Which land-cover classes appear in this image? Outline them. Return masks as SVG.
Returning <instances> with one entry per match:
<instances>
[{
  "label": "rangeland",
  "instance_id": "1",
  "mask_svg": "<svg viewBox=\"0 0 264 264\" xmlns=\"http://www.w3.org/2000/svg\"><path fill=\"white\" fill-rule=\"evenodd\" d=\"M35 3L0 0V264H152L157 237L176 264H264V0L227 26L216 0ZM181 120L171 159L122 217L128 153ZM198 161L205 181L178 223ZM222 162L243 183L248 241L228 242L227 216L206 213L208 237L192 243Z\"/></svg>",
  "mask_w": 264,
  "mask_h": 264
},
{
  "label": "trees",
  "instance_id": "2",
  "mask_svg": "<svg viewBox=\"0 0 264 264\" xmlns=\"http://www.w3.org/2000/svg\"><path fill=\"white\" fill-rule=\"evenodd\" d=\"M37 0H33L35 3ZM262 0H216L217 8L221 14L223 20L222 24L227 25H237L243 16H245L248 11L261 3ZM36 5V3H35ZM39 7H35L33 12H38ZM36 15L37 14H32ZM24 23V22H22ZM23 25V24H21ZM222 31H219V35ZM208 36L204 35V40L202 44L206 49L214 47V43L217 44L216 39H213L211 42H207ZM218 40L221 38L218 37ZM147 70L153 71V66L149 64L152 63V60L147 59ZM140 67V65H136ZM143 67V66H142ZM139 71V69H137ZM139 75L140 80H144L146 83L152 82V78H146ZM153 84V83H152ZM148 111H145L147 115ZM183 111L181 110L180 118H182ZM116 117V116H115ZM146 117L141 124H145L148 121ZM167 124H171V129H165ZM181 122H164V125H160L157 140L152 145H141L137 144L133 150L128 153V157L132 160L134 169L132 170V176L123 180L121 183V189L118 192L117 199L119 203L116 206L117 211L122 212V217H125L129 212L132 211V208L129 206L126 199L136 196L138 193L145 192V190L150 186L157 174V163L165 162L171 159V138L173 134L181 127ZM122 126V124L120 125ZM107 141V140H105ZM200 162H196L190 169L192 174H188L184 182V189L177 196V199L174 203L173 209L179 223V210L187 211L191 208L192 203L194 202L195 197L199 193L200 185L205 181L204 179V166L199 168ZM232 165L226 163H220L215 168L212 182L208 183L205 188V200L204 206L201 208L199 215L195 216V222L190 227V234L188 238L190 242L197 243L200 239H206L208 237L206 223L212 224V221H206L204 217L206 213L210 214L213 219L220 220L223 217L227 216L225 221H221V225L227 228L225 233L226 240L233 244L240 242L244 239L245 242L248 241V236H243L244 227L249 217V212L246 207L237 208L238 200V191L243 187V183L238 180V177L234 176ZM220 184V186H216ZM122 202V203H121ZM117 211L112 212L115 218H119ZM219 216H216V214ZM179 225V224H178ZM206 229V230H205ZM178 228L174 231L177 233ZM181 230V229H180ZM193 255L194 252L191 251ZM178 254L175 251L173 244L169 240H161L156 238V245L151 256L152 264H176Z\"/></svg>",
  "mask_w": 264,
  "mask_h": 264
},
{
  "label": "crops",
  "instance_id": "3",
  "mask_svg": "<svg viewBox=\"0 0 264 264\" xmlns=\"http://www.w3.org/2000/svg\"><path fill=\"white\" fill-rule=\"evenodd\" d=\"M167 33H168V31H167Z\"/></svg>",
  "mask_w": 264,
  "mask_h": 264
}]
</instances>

--------------------

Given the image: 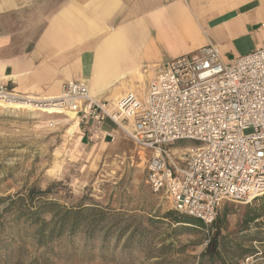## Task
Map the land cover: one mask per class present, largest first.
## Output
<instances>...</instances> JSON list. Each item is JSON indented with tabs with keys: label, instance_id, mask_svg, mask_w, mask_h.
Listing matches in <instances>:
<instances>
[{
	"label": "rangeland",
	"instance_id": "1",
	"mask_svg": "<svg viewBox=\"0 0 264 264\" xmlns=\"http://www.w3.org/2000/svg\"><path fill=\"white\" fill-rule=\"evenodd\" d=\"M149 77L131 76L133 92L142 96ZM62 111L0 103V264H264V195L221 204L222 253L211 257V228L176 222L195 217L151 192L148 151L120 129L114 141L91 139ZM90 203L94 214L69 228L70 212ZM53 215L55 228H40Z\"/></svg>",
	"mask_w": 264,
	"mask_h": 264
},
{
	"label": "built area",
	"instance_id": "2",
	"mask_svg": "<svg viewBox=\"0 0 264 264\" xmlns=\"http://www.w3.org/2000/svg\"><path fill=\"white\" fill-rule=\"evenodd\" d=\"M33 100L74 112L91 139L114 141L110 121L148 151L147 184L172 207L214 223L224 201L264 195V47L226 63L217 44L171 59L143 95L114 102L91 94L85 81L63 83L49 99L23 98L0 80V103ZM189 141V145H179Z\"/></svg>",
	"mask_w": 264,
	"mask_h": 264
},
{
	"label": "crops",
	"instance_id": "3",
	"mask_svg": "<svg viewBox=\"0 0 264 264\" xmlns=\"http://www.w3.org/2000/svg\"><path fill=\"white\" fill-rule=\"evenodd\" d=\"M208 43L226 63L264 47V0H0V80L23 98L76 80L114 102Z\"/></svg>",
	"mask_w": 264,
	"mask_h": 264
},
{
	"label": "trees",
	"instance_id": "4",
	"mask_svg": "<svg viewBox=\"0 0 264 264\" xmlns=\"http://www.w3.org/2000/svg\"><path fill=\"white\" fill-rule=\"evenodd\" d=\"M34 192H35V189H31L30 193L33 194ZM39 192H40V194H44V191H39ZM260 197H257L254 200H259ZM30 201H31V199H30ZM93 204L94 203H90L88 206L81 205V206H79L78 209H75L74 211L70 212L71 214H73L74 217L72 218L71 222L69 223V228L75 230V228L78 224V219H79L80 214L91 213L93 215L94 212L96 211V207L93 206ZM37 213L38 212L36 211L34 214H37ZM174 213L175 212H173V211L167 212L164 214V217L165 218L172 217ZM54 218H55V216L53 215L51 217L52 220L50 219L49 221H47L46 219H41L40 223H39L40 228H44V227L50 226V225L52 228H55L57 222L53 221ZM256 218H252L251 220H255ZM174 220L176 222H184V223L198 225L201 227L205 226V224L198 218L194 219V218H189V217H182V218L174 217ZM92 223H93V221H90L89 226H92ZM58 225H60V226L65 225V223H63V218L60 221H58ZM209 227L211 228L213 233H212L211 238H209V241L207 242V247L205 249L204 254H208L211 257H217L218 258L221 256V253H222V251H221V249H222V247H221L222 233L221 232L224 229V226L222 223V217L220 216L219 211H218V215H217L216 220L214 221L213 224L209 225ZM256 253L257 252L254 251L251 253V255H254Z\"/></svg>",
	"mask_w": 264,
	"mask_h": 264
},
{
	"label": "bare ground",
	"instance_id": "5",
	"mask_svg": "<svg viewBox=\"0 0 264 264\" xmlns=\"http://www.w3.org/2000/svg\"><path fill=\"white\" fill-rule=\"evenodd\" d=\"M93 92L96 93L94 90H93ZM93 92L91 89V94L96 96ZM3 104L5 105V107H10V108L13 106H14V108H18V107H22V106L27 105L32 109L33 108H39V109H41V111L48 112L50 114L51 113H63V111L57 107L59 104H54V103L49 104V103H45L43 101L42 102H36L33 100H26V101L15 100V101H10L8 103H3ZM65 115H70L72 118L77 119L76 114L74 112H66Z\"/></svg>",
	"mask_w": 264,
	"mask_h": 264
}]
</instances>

--------------------

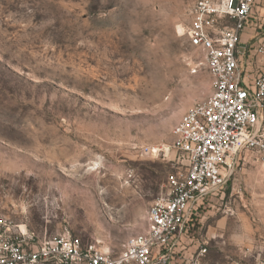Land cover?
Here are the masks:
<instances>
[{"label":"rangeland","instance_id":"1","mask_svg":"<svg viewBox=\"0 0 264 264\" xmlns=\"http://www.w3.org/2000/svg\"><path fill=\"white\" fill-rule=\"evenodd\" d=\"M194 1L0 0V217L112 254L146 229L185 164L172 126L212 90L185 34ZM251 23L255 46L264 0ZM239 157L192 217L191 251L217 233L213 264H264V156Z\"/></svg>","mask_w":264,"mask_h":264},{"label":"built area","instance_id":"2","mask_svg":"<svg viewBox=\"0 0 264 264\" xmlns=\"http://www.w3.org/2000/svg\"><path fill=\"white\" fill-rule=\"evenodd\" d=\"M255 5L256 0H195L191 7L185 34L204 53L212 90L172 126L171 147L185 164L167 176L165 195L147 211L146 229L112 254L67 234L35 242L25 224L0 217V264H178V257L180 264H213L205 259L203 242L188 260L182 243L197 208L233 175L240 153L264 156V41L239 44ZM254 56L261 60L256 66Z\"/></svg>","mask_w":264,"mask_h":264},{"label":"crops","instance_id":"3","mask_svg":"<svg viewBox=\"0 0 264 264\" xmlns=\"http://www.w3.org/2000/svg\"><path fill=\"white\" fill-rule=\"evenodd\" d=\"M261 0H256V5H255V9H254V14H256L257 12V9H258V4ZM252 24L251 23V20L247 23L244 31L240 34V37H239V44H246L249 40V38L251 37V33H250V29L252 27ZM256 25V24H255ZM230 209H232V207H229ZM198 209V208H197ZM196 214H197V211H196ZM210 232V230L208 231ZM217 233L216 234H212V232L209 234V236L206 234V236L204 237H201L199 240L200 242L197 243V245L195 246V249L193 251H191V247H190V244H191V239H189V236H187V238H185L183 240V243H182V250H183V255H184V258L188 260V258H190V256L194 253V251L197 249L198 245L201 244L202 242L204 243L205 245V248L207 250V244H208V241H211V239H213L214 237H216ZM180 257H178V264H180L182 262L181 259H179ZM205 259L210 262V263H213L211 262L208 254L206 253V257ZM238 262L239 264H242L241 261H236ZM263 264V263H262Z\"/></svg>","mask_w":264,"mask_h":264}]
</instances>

--------------------

Identify every line of the records above that contains the word "with", and copy each of those lines.

FULL SOLUTION
Returning <instances> with one entry per match:
<instances>...</instances> JSON list. Each item is JSON indented with tabs with keys: label, instance_id, mask_svg, mask_w, mask_h.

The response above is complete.